>>>>

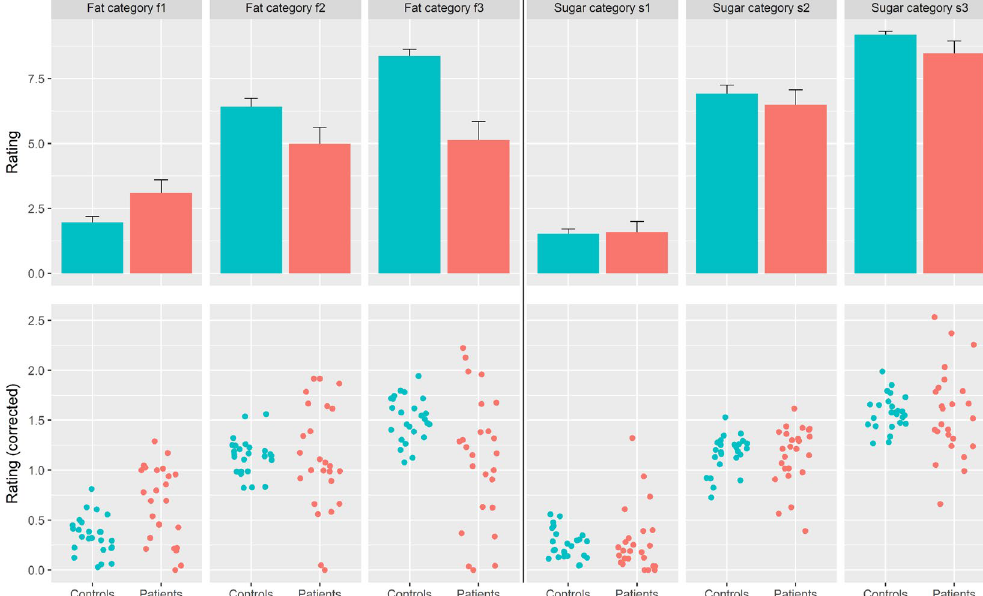
Figure 1. Sugar and fat ratings. Shown are patients’ and controls’ sugar and fat ratings for the three chocolate milkshakes containing increasing amounts of either sugar (s1 to s3) or fat (f1 to f3). ( a ) The bar plots represent the mean, the whiskers the standard error of the absolute ratings of patients (red) and controls (green) ( b ) The scatter plots show the mean-corrected ratings of each participant. Patients are colored in red, controls in green. We found no significant differences in sugar ratings between patients and controls. For fat ratings, we found significant differences for f1 and f3, but not for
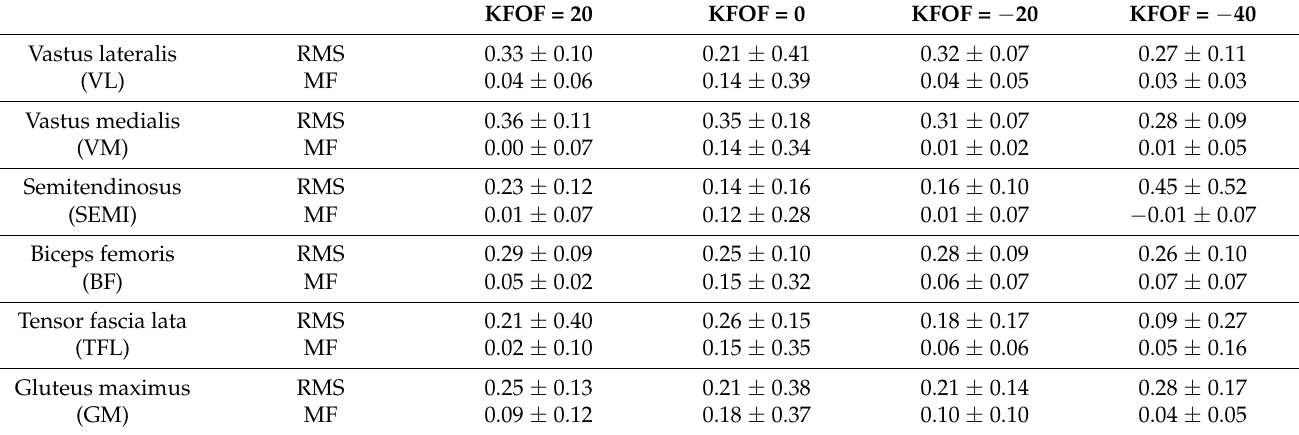
Table 2. The coefficients (mean ± SD) in the regression lines of the normalized root-mean-square (RMS) amplitude (%MVC) and median frequency (MF) of the eight muscles, heart rate, and oxygen consumption (VO 2 ) during the graded exercise test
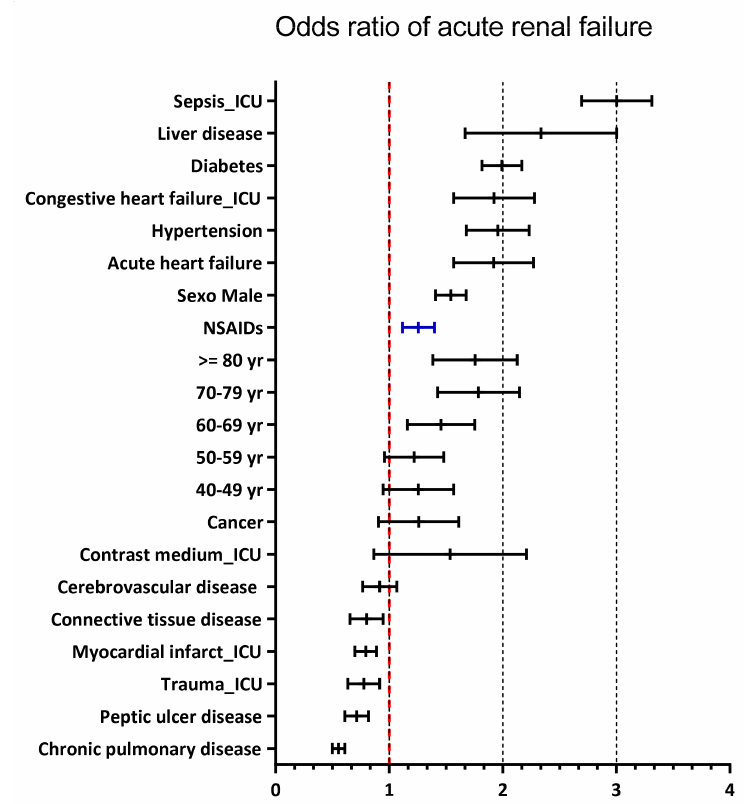
Figure 3. Factors for the development of acute kidney injury.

<<<<

What the exercise asks:
Nothing but the pictures should be left out when the listing above is transcribed.

Answer:
Figure 1. Sugar and fat ratings. Shown are patients’ and controls’ sugar and fat ratings for the three chocolate milkshakes containing increasing amounts of either sugar (s1 to s3) or fat (f1 to f3). ( a ) The bar plots represent the mean, the whiskers the standard error of the absolute ratings of patients (red) and controls (green) ( b ) The scatter plots show the mean-corrected ratings of each participant. Patients are colored in red, controls in green. We found no significant differences in sugar ratings between patients and controls. For fat ratings, we found significant differences for f1 and f3, but not for
Table 2. The coefficients (mean ± SD) in the regression lines of the normalized root-mean-square (RMS) amplitude (%MVC) and median frequency (MF) of the eight muscles, heart rate, and oxygen consumption (VO 2 ) during the graded exercise test
Figure 3. Factors for the development of acute kidney injury.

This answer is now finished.